The dying art of digging in: Has T20 wrecked the technique and temperament of the modern Test batter?


As the end of another summer of cricket nears, the narrative surrounding the state of the Test match format has never been more alarming.

While the five-day game has long been regarded as the pinnacle of the sport, its status is clearly under threat, shown by the South African squad to face New Zealand for a two-Test assignment in February.

Black Caps’ openers Devon Conway and Tom Latham would have planned to face Kagiso Rabada and Marco Jansen steaming in with the new rock, but those Proteas stars will be replaced by a team of domestic trundlers after the Cricket South Africa ordered their international stars to miss the Tests for the SA20, the profitable South African domestic T20 competition.

The financial reality of organising Test cricket for nations outside of the ‘big three’ has already been evident, with two-Test series becoming the norm for countries that aren’t India, England or Australia.

Josh Hazlewood celebrating a wicket against the West Indies. (Photo by Paul Kane/Getty Images)

The South African situation laid the reality bare for all to see, prompting outrage from the cricket community to address the revenue sharing model from the ICC to ensure Test cricket can remain healthy.

With talks of a second window of IPL and the likes of Quinton de Kock, Trent Boult and Jason Holder opting out of national contracts to chase the financial lure of franchise cricket, situations like the South African one will surely continue to arise.

And with the next generation of young cricketers seeing where the game is heading, there’s no doubt this is having an impact on batting techniques and temperaments in modern Test cricket. As such, the art of ‘digging in’ and grinding down a bowling attack with rock solid defence, patience and sound shot selection is becoming harder to find in modern long-form batters.

Of the last seven Test matches played around the world, none reached the final day. This included South Africa v India in Cape Town, which saw 23 wickets fall on Day 1 and finish as the shortest Test in the history. We’ve also had the recently concluded match at Adelaide Oval, with Australia’s win over the West Indies the quickest completed Test at the famous venue.

The classic front foot defence, played with a good stride forward and a high elbow, is not on the top of the agenda for young batsmen who know they’re more likely to pick up a franchise contract if they can perfect their power hitting or ramping touch.

Quinton de Kock. (Photo by Steve Bell – ICC/ICC via Getty Images)

This means when batters are playing on juiced up wickets in the longest form, they are often ill-equipped to deal with difficult batting conditions and unable to absorb a period of pressure from the bowlers.

Of the current crop of batters on the international circuit, Cheteshwar Pujuara and Kraigg Brathwaite are two that come to mind as having the mental aptitude to carve out long innings in tough conditions despite their limitations as stroke makers.

Pujara showed himself as a hard man to dislodge in Australian conditions, dominating the 2018-19 series before producing a couple of gritty digs in Sydney and Brisbane in the 2020-21 series, with his bruising knock of 56 off 211 balls at the Gabba one of the bravest innings in recent memory.

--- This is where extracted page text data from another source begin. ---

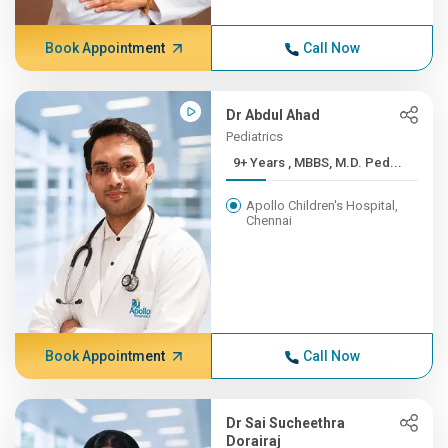
Book Appointment
Call Now
Dr Abdul Ahad
Pediatrics
9+ Years , MBBS, M.D. Ped...
Apollo Children's Hospital,
Chennai
Book Appointment
Call Now
Dr Sai Sucheethra
Dorairaj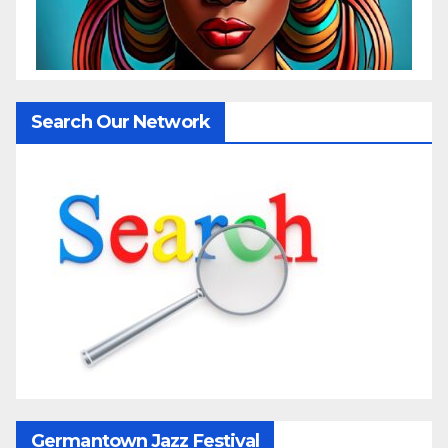
Search Our Network
Germantown Jazz Festival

Brathwaite is a curious case study. While not the same calibre as Pujara, the West Indian skipper has carved out a solid career at the top of the order through strong defence and application. Despite his limited array of strokes, Brathwaite has compiled 12 Test centuries and has averaged over 85 balls per dismissal since his debut in 2011.

For context, David Warner averaged 63 balls per dismissal, Justin Langer averaged 83 and Matthew Hayden 84, underlining Brathwaite’s stickability as a batter compared to some greats of the game.

Kraigg Brathwaite of the West Indies celebrates a century. (Photo by James Worsfold/Getty Images)

But with the way cricket is heading, players like Brathwaite and Pujara are likely the last of a dying breed of defensively minded red ball specialists. There will surely never be another international player who can match Brathwaite’s feat of having never played a T20 game at professional level.

The idiosyncratic nature of cricket means that lovers of the game can take joy in different things. Whether it’s a batman leaning into a peachy cover drive, or a bowler swinging a ball past the outside edge, there are certain features of the game which onlookers can enjoy.

And while it may not be as sexy or exciting as seeing a batter smash a 50-ball ton, watching someone apply themselves in tough conditions against a good attack and produce a gritty, disciplined innings is one aspect of the game I enjoy seeing.

With T20 dominating the calendar and the number of Test matches declining, particularly outside the big three, it will not be financially or logistically viable for players to be Test specialists.

And with less and less players committed to the red ball game, it means the art of digging could be a thing of the past as the shadow of franchise cricket looms larger than ever.